Más allá de las cuestiones de personalidad está el pragmatismo posmoderno. La idea de que lo único que interesa es amasar dinero para, después, gastarlo compulsivamente. Educar para “encajar” en la sociedad de consumo. Identificar la felicidad con los ingresos. Vivir “la dolce vita”, lejos de la filosofía, la reflexión o cualquier proceso mental que me haga perder el tiempo.
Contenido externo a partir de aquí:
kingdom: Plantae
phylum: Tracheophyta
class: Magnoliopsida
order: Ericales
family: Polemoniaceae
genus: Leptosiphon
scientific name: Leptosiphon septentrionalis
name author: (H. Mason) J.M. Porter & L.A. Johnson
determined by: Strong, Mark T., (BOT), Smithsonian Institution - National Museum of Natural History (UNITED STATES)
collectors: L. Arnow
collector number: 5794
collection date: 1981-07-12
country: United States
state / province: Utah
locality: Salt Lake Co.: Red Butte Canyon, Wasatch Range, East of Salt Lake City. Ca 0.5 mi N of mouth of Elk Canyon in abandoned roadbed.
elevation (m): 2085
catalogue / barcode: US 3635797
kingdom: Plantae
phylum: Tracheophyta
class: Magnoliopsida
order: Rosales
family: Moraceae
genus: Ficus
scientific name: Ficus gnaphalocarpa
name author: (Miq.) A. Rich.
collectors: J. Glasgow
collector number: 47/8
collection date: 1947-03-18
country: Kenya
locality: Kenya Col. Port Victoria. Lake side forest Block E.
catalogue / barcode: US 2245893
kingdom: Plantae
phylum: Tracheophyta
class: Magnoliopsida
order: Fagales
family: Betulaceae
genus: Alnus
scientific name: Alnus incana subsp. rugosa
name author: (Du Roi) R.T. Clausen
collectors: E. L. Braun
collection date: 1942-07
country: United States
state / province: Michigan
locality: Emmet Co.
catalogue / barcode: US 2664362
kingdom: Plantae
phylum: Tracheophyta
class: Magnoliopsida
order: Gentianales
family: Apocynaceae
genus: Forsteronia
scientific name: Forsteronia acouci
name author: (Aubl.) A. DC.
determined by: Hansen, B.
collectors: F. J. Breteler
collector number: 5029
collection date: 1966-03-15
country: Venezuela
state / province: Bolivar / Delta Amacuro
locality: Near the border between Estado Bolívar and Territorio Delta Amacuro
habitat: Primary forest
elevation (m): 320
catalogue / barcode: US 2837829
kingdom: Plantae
Producir es el mantra de nuestros tiempos.
Desafortunadamente esas ideas han permeado no solo en los filósofos de la educación, gestores y diseñadores de políticas públicas, sino en padres de familia, profesores y hasta en curas y pastores subsumidos en un universo de pensamiento único y del que no pueden sustraerse a causa, precisamente, de un pensamiento débil incapaz de sobreponerse al sistema que todo lo devora.
Que estemos como estamos es quizá precisamente, también, producto de la capitulación de las humanidades. Escapar de la debacle, imaginar vías alternas, solo será posible desde la filosofía y las artes en general. Más allá de ello, la literatura nos refinaría el paladar para disfrutar de un sentido del humor más sofisticado, lejos de la vulgaridad tan dispersa a lo largo y ancho del planeta.